El último 15 de junio se cumplieron 92 años de la Reforma Universitaria surgida en Córdoba. Este año el Congreso debería haber debatido una nueva reforma universitaria, para la cual existen varios proyectos en danza. Claramente, una vez más, no hubo espacio para aceptar un desafío, que probablemente sea el más decisivo para nuestro futuro como Nación: el de concebir una Universidad para el desarrollo, en la era global.
Uno de los problemas estratégicos más serios de la Argentina es el bajo nivel de capacitación de su población económicamente activa. Actualmente menos del 6% de nuestra población trabajadora posee un título universitario, contra más del 25% en cualquier país europeo o de América del Norte.
La diferencia es mucha, y se agranda cuando vemos nuestro desempeño en los últimos 70 años. En el Censo de 1947 esa proporción era del 1,7% y venimos creciendo a menos del 1% por década. Si esto se mantiene, tendremos que esperar 20 décadas para estar como Europa, Japón, o América del Norte hoy.

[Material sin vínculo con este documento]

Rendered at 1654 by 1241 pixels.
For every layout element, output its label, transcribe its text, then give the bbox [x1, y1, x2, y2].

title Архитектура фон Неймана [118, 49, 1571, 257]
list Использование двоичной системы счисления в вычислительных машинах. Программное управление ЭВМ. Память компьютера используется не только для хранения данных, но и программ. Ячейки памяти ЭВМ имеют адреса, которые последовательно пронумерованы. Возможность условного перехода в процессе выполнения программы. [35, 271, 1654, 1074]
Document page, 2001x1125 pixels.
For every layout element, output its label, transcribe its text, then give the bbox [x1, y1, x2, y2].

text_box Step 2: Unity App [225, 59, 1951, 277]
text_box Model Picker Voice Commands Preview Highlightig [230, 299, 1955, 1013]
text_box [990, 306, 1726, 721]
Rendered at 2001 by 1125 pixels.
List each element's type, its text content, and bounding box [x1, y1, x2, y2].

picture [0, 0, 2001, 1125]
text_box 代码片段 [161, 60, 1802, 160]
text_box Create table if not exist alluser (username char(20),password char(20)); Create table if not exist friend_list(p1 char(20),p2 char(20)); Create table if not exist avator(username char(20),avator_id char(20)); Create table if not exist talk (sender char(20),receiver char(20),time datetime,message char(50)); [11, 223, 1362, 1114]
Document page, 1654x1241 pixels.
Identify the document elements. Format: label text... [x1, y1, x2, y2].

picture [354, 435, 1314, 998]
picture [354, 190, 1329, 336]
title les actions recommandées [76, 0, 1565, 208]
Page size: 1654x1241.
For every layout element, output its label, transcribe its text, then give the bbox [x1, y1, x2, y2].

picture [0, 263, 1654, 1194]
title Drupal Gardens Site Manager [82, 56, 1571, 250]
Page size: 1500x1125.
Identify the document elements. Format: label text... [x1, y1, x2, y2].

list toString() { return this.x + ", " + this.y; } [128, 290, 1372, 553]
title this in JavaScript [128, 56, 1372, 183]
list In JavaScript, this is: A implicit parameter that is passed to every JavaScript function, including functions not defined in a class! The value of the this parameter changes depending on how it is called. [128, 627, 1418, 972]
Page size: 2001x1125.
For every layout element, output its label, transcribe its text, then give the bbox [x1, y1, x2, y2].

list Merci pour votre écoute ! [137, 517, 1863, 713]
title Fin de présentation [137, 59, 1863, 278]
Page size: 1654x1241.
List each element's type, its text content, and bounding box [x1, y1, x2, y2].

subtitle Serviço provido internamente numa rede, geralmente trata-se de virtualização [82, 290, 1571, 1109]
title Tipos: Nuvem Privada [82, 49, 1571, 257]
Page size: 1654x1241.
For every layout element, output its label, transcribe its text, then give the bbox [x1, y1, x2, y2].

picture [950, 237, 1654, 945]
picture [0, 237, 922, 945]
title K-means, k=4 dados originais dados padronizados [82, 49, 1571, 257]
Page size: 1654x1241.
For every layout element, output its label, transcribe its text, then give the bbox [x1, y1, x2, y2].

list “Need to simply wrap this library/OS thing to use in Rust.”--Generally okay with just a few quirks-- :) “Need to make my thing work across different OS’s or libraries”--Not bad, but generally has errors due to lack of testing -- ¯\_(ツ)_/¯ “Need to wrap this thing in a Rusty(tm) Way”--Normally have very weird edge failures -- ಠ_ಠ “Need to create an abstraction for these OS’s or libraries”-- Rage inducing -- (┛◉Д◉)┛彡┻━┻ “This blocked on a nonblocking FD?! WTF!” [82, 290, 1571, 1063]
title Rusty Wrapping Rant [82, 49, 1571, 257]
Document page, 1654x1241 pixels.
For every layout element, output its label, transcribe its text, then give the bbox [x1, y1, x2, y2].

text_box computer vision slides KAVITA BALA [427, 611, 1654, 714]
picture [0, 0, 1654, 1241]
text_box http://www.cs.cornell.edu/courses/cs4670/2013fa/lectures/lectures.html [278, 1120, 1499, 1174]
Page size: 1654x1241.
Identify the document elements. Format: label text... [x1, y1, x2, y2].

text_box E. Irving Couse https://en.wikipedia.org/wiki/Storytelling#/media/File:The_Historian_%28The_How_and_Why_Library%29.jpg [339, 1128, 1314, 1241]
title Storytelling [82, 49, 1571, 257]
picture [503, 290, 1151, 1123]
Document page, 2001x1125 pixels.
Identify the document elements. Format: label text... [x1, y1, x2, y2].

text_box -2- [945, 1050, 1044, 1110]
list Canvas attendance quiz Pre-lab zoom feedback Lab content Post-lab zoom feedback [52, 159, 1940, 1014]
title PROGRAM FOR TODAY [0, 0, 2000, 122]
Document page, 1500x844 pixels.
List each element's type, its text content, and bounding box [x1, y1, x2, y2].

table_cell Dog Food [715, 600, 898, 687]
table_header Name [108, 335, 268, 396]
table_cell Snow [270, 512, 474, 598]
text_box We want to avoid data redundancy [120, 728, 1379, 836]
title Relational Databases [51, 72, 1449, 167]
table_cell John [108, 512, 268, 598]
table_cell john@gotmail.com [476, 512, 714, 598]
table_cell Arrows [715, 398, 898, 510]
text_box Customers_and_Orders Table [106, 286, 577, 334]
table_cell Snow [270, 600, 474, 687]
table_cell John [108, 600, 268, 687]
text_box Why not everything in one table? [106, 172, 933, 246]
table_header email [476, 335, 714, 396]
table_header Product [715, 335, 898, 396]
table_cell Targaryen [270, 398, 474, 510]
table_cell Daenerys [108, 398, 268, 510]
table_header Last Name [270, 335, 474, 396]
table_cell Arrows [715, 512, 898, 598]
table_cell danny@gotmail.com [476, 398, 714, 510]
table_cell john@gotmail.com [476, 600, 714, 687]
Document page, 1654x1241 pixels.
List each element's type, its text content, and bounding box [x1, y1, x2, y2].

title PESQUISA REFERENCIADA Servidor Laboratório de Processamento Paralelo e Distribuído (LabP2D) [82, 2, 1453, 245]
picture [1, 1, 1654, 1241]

Cambiar la tendencia implicaría, por ejemplo, cuadruplicar nuestros egresados, y aún así nos estarían faltando 50 años. Y lo más preocupante es que el número de graduados está fijo alrededor de los 90.000 por año, desde el 2004. A este ritmo en realidad retrocedemos, porque la cantidad de gente que ingresa a la edad de trabajar sigue aumentando, y lo hace sin capacitación.
El problema no es sólo cuantitativo. Vocación individual aparte, nuestro país tiene el doble de médicos, abogados, y psicólogos de lo que necesita, y requiere con urgencia diez veces más ingenieros, químicos, físicos, matemáticos, y administradores. Por otro lado, debe cambiar la oferta de carreras; está demostrado que 70 a 80% de nuestros alumnos no permanece más de 3 años en la universidad. Luego se impone replantear el tipo de títulos que se otorgan; es preferible un título intermedio de bachiller universitario, similar al College americano, que luego será completado con un master específico dependiendo de la situación laboral individual, que un médico vendiendo equipamiento o un abogado administrando un sanatorio, actividades muy poco relacionadas a su extensa capacitación universitaria. Nuestra idea de “título profesional habilitante” ha quedado totalmente superada en el mundo entero, y la realidad productiva nos invita a cambiarla.
Además está demostrado que no es una cuestión de dinero. Producir un graduado genera a la sociedad un retorno del 20 al 30% anual sobre lo invertido, en mayor productividad y nivel salarial, según los cálculos del propio Banco Mundial entre otras investigaciones.
Un plan universitario serio tiene que multiplicar por cuatro la cantidad anual de egresados, debe cambiar la oferta curricular, debe dar vuelta como una media nuestros métodos pedagógicos en educación superior, y debe hacer fuerte hincapié en la investigación básica. Porque la Argentina produce unos 700 doctorados anuales, una cifra insignificante para competir en la sociedad del conocimiento; además, nuestra nación no aumenta sustancialmente su producción de trabajos científicos desde hace 10 años.
Más allá de todo otro recurso, el crecimiento económico depende de personas concretas, con un conjunto de habilidades para generar valor en la sociedad. La instrucción superior tiene como principal misión brindar esas capacidades. En la Argentina la situación es muy seria, y con fuertes repercusiones a por lo menos, dos siglos vista.